5 Tips on Leading Your Team in a Crisis
As the COVID-19 crisis continues to unfold, some organisations will prevail while for others the future may be very bleak. The actions and behaviours of business leaders and their teams right now will significantly determine how organisations fare in the long months ahead.
A crisis, by its nature, causes fear, and leaders and their teams will feel very anxious. In order to cope with this crisis, there is a need to both Lead and Manage effectively – but it is important to understand the difference between the two.
Managing is about addressing immediate needs with quick decision-making and actions that are key to success. Leading, by comparison, is about guiding people to the best outcome over the longer term, where strategic decisions based on future predictions are crucial. This is especially relevant right now.
According to the Harvard Business Review, which has researched and observed public and private-sector executives in high-stakes, high-pressure situations, they have discovered that ‘crises are most often over-managed and under led’.
So, what steps can we take to ensure we don’t ‘under-lead’ during the Covid-19 Pandemic?
1. Take a Broad View
In a time of crisis, human beings are biologically programmed to narrow their focus to deal with the immediate threat. While this is clearly beneficial and logical, from a leadership perspective it is critical to broaden your view so that you can measure and balance strengths, weaknesses, threats and opportunities over the longer arc of the crisis. By stepping back to form a holistic business continuity strategy that road-maps responses across a range of business pillars, effective leaders can protect their management team over the duration of a crisis and enable them to deal with more immediate operational issues day to day.
2. Focus on Leading, not Managing
Resist the urge to jump in and firefight at the operational frontline, despite the desire to do so. Instead, understand that the intrinsic value effective leaders can bring is the ability to take the long view. This long-term leadership includes forming a strategic plan across key business pillars over the month, quarter, 6-month and annual timeline where you attempt to anticipate risks and responses as a result. Provide the structure, comfort and roadmap over time so that your management team can be more effective in the present.

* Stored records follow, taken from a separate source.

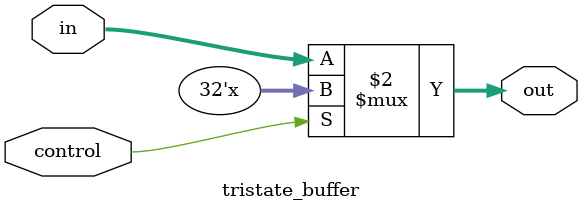
<source format=v>
module tristate_buffer(
    input control,
    input [31:0] in,
    output [31:0] out
);

assign out = (~control) ? in : 32'bz;

endmodule

</source>
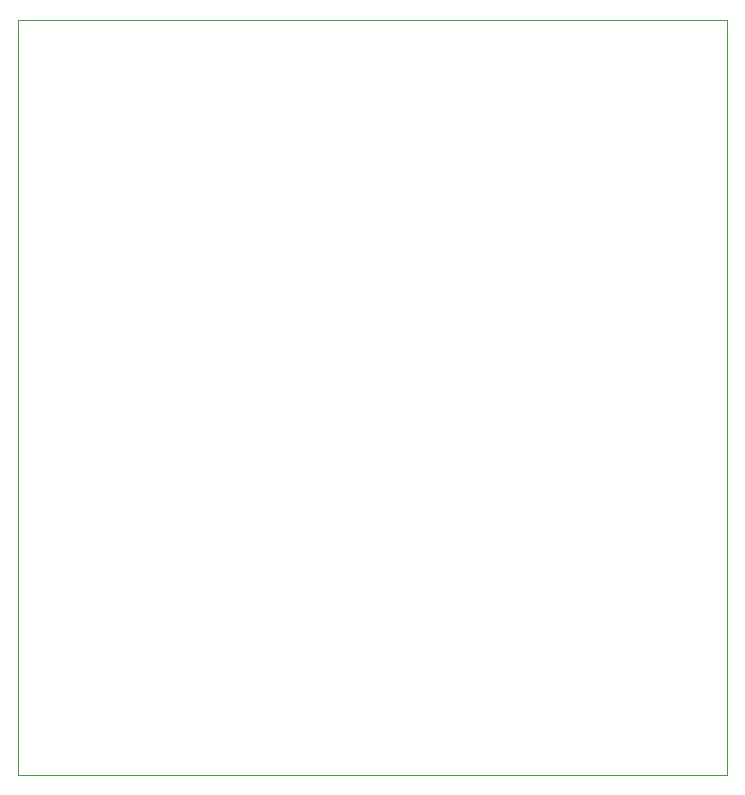
<source format=gbr>
G04 #@! TF.GenerationSoftware,KiCad,Pcbnew,(5.1.6)-1*
G04 #@! TF.CreationDate,2021-01-14T09:04:40+01:00*
G04 #@! TF.ProjectId,surface_mount_v4,73757266-6163-4655-9f6d-6f756e745f76,rev?*
G04 #@! TF.SameCoordinates,Original*
G04 #@! TF.FileFunction,Profile,NP*
%FSLAX46Y46*%
G04 Gerber Fmt 4.6, Leading zero omitted, Abs format (unit mm)*
G04 Created by KiCad (PCBNEW (5.1.6)-1) date 2021-01-14 09:04:40*
%MOMM*%
%LPD*%
G01*
G04 APERTURE LIST*
G04 #@! TA.AperFunction,Profile*
%ADD10C,0.050000*%
G04 #@! TD*
G04 #@! TA.AperFunction,Profile*
%ADD11C,0.100000*%
G04 #@! TD*
G04 APERTURE END LIST*
D10*
X170000000Y-159000000D02*
X170000000Y-95000000D01*
D11*
X110000000Y-95000000D02*
X110000000Y-159000000D01*
X170000000Y-95000000D02*
X110000000Y-95000000D01*
X110000000Y-159000000D02*
X170000000Y-159000000D01*
M02*

</source>
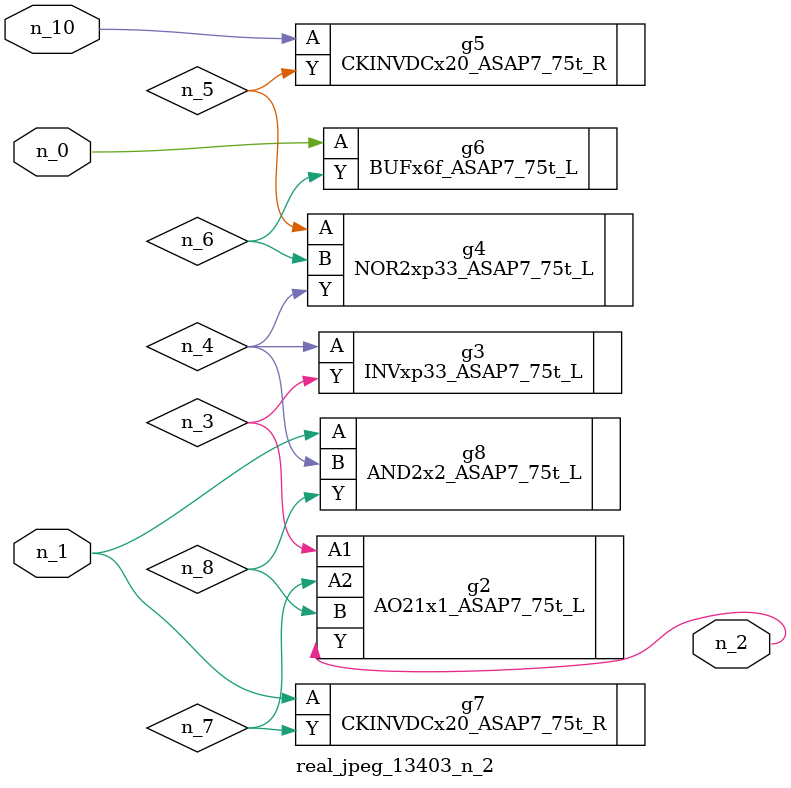
<source format=v>
module real_jpeg_13403_n_2 (n_1, n_10, n_0, n_2);

input n_1;
input n_10;
input n_0;

output n_2;

wire n_5;
wire n_4;
wire n_8;
wire n_6;
wire n_7;
wire n_3;

BUFx6f_ASAP7_75t_L g6 ( 
.A(n_0),
.Y(n_6)
);

CKINVDCx20_ASAP7_75t_R g7 ( 
.A(n_1),
.Y(n_7)
);

AND2x2_ASAP7_75t_L g8 ( 
.A(n_1),
.B(n_4),
.Y(n_8)
);

AO21x1_ASAP7_75t_L g2 ( 
.A1(n_3),
.A2(n_7),
.B(n_8),
.Y(n_2)
);

INVxp33_ASAP7_75t_L g3 ( 
.A(n_4),
.Y(n_3)
);

NOR2xp33_ASAP7_75t_L g4 ( 
.A(n_5),
.B(n_6),
.Y(n_4)
);

CKINVDCx20_ASAP7_75t_R g5 ( 
.A(n_10),
.Y(n_5)
);


endmodule
</source>
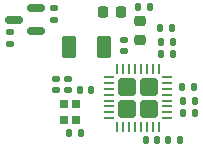
<source format=gbr>
%TF.GenerationSoftware,KiCad,Pcbnew,8.0.6*%
%TF.CreationDate,2025-10-07T13:26:46+02:00*%
%TF.ProjectId,PCB WLED Spec 7,50434220-574c-4454-9420-537065632037,rev?*%
%TF.SameCoordinates,Original*%
%TF.FileFunction,Paste,Bot*%
%TF.FilePolarity,Positive*%
%FSLAX46Y46*%
G04 Gerber Fmt 4.6, Leading zero omitted, Abs format (unit mm)*
G04 Created by KiCad (PCBNEW 8.0.6) date 2025-10-07 13:26:46*
%MOMM*%
%LPD*%
G01*
G04 APERTURE LIST*
G04 Aperture macros list*
%AMRoundRect*
0 Rectangle with rounded corners*
0 $1 Rounding radius*
0 $2 $3 $4 $5 $6 $7 $8 $9 X,Y pos of 4 corners*
0 Add a 4 corners polygon primitive as box body*
4,1,4,$2,$3,$4,$5,$6,$7,$8,$9,$2,$3,0*
0 Add four circle primitives for the rounded corners*
1,1,$1+$1,$2,$3*
1,1,$1+$1,$4,$5*
1,1,$1+$1,$6,$7*
1,1,$1+$1,$8,$9*
0 Add four rect primitives between the rounded corners*
20,1,$1+$1,$2,$3,$4,$5,0*
20,1,$1+$1,$4,$5,$6,$7,0*
20,1,$1+$1,$6,$7,$8,$9,0*
20,1,$1+$1,$8,$9,$2,$3,0*%
G04 Aperture macros list end*
%ADD10RoundRect,0.140000X-0.170000X0.140000X-0.170000X-0.140000X0.170000X-0.140000X0.170000X0.140000X0*%
%ADD11RoundRect,0.218750X0.256250X-0.218750X0.256250X0.218750X-0.256250X0.218750X-0.256250X-0.218750X0*%
%ADD12RoundRect,0.140000X0.170000X-0.140000X0.170000X0.140000X-0.170000X0.140000X-0.170000X-0.140000X0*%
%ADD13RoundRect,0.140000X0.140000X0.170000X-0.140000X0.170000X-0.140000X-0.170000X0.140000X-0.170000X0*%
%ADD14RoundRect,0.135000X-0.135000X-0.185000X0.135000X-0.185000X0.135000X0.185000X-0.135000X0.185000X0*%
%ADD15RoundRect,0.250000X-0.495000X0.495000X-0.495000X-0.495000X0.495000X-0.495000X0.495000X0.495000X0*%
%ADD16RoundRect,0.062500X-0.062500X0.337500X-0.062500X-0.337500X0.062500X-0.337500X0.062500X0.337500X0*%
%ADD17RoundRect,0.062500X-0.337500X0.062500X-0.337500X-0.062500X0.337500X-0.062500X0.337500X0.062500X0*%
%ADD18RoundRect,0.140000X-0.140000X-0.170000X0.140000X-0.170000X0.140000X0.170000X-0.140000X0.170000X0*%
%ADD19RoundRect,0.225000X0.225000X0.250000X-0.225000X0.250000X-0.225000X-0.250000X0.225000X-0.250000X0*%
%ADD20R,0.700000X0.750000*%
%ADD21RoundRect,0.150000X0.450000X0.760000X-0.450000X0.760000X-0.450000X-0.760000X0.450000X-0.760000X0*%
%ADD22RoundRect,0.135000X0.135000X0.185000X-0.135000X0.185000X-0.135000X-0.185000X0.135000X-0.185000X0*%
%ADD23RoundRect,0.135000X0.185000X-0.135000X0.185000X0.135000X-0.185000X0.135000X-0.185000X-0.135000X0*%
%ADD24RoundRect,0.150000X0.587500X0.150000X-0.587500X0.150000X-0.587500X-0.150000X0.587500X-0.150000X0*%
G04 APERTURE END LIST*
D10*
%TO.C,C20*%
X187800000Y-77120000D03*
X187800000Y-78080000D03*
%TD*%
D11*
%TO.C,L1*%
X193970000Y-73840000D03*
X193970000Y-72265000D03*
%TD*%
D12*
%TO.C,C4*%
X192600000Y-74800000D03*
X192600000Y-73840000D03*
%TD*%
D13*
%TO.C,C17*%
X195400000Y-82300000D03*
X194440000Y-82300000D03*
%TD*%
D14*
%TO.C,R6*%
X197590000Y-79000000D03*
X198610000Y-79000000D03*
%TD*%
%TO.C,R5*%
X195600000Y-72800000D03*
X196620000Y-72800000D03*
%TD*%
D10*
%TO.C,C19*%
X186800000Y-77120000D03*
X186800000Y-78080000D03*
%TD*%
D15*
%TO.C,U1*%
X194700000Y-77800000D03*
X192850000Y-77800000D03*
X194700000Y-79650000D03*
X192850000Y-79650000D03*
D16*
X192025000Y-76275000D03*
X192525000Y-76275000D03*
X193025000Y-76275000D03*
X193525000Y-76275000D03*
X194025000Y-76275000D03*
X194525000Y-76275000D03*
X195025000Y-76275000D03*
X195525000Y-76275000D03*
D17*
X196225000Y-76975000D03*
X196225000Y-77475000D03*
X196225000Y-77975000D03*
X196225000Y-78475000D03*
X196225000Y-78975000D03*
X196225000Y-79475000D03*
X196225000Y-79975000D03*
X196225000Y-80475000D03*
D16*
X195525000Y-81175000D03*
X195025000Y-81175000D03*
X194525000Y-81175000D03*
X194025000Y-81175000D03*
X193525000Y-81175000D03*
X193025000Y-81175000D03*
X192525000Y-81175000D03*
X192025000Y-81175000D03*
D17*
X191325000Y-80475000D03*
X191325000Y-79975000D03*
X191325000Y-79475000D03*
X191325000Y-78975000D03*
X191325000Y-78475000D03*
X191325000Y-77975000D03*
X191325000Y-77475000D03*
X191325000Y-76975000D03*
%TD*%
D18*
%TO.C,C21*%
X188912500Y-81712500D03*
X187952500Y-81712500D03*
%TD*%
D19*
%TO.C,C6*%
X192345000Y-71440000D03*
X190795000Y-71440000D03*
%TD*%
D20*
%TO.C,Y1*%
X187527500Y-80647500D03*
X187527500Y-79297500D03*
X188527500Y-79297500D03*
X188527500Y-80647500D03*
%TD*%
D13*
%TO.C,C22*%
X189780000Y-78100000D03*
X188820000Y-78100000D03*
%TD*%
D18*
%TO.C,C7*%
X197520000Y-77800000D03*
X198480000Y-77800000D03*
%TD*%
D21*
%TO.C,AE1*%
X190860000Y-74400000D03*
X187940000Y-74400000D03*
%TD*%
D18*
%TO.C,C5*%
X193790000Y-71040000D03*
X194750000Y-71040000D03*
%TD*%
D22*
%TO.C,R7*%
X198610000Y-80000000D03*
X197590000Y-80000000D03*
%TD*%
D23*
%TO.C,R13*%
X182900000Y-74210000D03*
X182900000Y-73190000D03*
%TD*%
D18*
%TO.C,C3*%
X195730000Y-75010000D03*
X196690000Y-75010000D03*
%TD*%
D22*
%TO.C,R8*%
X196710000Y-74000000D03*
X195690000Y-74000000D03*
%TD*%
D18*
%TO.C,C18*%
X196340000Y-82300000D03*
X197300000Y-82300000D03*
%TD*%
D23*
%TO.C,R12*%
X186640000Y-72140000D03*
X186640000Y-71120000D03*
%TD*%
D24*
%TO.C,Q1*%
X185100000Y-71170000D03*
X185100000Y-73070000D03*
X183225000Y-72120000D03*
%TD*%
M02*

</source>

3. Acknowledge that you Can’t Control Everything
Every crisis results in uncertainty and change. Organisations will be impacted by the unpredictable macro drivers that result from a global crisis. When this occurs, it is more beneficial for organisations to be more fluid and capable of rapidly adapting to change as it happens. Leaders need to facilitate this fluidity, and to do this they need to once again resist the immediate urge to control everything. In a crisis, the reality is that control is not possible, and a fixation on it can hurt the organisation in the long term. The goal is order, not control. Order lets people know what is expected of them and what they can expect of others. Establish order and do what you know you can do well, but delegate the rest and don’t try to do everything yourself.

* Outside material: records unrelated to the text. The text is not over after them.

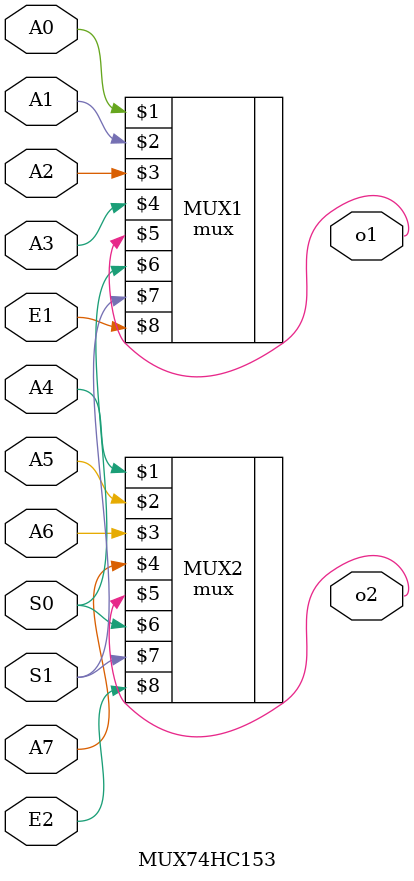
<source format=v>
`timescale 1ns / 1ps


module MUX74HC153(A0, A1, A2, A3, o1, A4, A5, A6, A7, o2, S0, S1, E1, E2);

	input A0, A1, A2, A3, A4, A5, A6, A7, S0, S1, E1, E2;	//s1 is MsB and s0 is LSB , enable E1 and E2 are active LOW
	output o1, o2;
	
	mux MUX1(A0, A1, A2, A3, o1, S0, S1, E1);
	mux MUX2(A4, A5, A6, A7, o2, S0, S1, E2);
	
endmodule

</source>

4. Your People are Your Most Important Resource
More than ever before, given the COVID-19 pandemic, your people and their response to this crisis are absolutely critical. Personal safety behaviours (e.g. handwashing; physical distancing) and the routine adoption of these for the foreseeable are the most important deterrent to the spread and impact of coronavirus. Your people may be continuing to provide critical services during the crisis, and putting themselves on the frontline in areas such as healthcare, distribution, retail, etc. Your people will be instrumental in your organisation’s rapid response and in your business continuity and recovery efforts. Effective leaders know that their human resources are the lifeblood of their organisation’s resilience, so communicate well with your people, support them, and work with them to ensure you all come out the other side together and stronger.

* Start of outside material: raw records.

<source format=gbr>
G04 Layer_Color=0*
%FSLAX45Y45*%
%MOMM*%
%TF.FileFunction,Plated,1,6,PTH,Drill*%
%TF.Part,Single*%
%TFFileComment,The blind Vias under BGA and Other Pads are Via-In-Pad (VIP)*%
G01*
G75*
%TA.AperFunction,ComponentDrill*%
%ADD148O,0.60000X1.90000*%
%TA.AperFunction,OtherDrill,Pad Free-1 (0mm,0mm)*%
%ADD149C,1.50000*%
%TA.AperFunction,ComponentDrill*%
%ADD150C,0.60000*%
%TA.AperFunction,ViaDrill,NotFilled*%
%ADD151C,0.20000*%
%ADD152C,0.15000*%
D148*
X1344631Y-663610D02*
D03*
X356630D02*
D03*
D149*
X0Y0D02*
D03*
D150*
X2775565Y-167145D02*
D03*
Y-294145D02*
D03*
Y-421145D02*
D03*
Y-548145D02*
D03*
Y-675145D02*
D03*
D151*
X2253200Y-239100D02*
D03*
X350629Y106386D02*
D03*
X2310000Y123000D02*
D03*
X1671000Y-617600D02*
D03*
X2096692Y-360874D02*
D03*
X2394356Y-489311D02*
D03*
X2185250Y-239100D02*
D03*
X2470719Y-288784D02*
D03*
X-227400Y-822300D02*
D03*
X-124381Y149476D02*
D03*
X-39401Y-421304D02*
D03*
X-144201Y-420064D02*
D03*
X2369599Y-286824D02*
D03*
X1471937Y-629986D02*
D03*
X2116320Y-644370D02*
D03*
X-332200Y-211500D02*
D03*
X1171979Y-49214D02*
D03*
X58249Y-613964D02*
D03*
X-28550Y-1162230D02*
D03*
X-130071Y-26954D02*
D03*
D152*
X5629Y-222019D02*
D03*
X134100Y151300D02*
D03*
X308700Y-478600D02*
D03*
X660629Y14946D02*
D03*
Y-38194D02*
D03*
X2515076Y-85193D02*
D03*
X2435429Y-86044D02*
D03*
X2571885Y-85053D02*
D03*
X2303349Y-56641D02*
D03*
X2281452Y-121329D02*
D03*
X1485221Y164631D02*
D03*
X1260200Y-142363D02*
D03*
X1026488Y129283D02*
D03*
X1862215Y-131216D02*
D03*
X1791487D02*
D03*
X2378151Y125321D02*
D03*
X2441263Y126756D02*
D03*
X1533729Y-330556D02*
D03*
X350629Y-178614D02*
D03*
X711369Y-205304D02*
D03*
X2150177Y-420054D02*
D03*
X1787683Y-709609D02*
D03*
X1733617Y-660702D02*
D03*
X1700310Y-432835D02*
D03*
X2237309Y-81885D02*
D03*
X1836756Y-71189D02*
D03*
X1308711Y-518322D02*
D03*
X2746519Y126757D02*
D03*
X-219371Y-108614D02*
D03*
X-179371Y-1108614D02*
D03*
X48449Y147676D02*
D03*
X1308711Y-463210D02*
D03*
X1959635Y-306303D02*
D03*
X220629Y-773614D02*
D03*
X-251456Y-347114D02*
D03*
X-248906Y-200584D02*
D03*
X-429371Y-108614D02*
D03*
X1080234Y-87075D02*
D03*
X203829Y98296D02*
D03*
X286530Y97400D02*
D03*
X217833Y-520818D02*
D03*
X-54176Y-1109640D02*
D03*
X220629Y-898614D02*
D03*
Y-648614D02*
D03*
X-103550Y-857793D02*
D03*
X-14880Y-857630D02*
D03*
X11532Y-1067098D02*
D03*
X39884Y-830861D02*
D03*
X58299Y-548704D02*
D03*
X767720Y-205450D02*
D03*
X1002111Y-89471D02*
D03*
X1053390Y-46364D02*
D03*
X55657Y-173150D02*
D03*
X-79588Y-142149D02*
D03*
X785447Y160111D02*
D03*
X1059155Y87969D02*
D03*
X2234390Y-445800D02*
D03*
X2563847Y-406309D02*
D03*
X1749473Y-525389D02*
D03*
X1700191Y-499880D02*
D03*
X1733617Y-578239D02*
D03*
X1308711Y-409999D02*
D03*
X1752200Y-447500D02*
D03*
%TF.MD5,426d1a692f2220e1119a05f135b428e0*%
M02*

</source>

5. Foster Staff Morale and Wellbeing
As mentioned in point 3 above, there are many things we can’t control – but there are some that we can and must. The assurances we can offer, the support we make available, and the way we communicate: all make a huge difference to the way our staff feel. We know that in the current COVID-19 pandemic many of our staff will be isolated, confined or worried in terms of their own health, their future finances and employment, and the people they care about and work for. In a crisis, staff must understand the ‘why’ of certain decisions and be engaged in the process. Communication is key and staying connected through remote applications can work very well. The current crisis affects every human being, and authentic and effective leaders feel responsible for ensuring that their staff are cared for and communicated with in uncertain times.
The tips above are designed to support long-term resilience and effective business continuity in the midst of the current crisis, and its inevitable aftermath. The most effective leaders in crises ensure that someone else is managing the present well, while they focus their attention on leading beyond the crisis, towards a more promising future.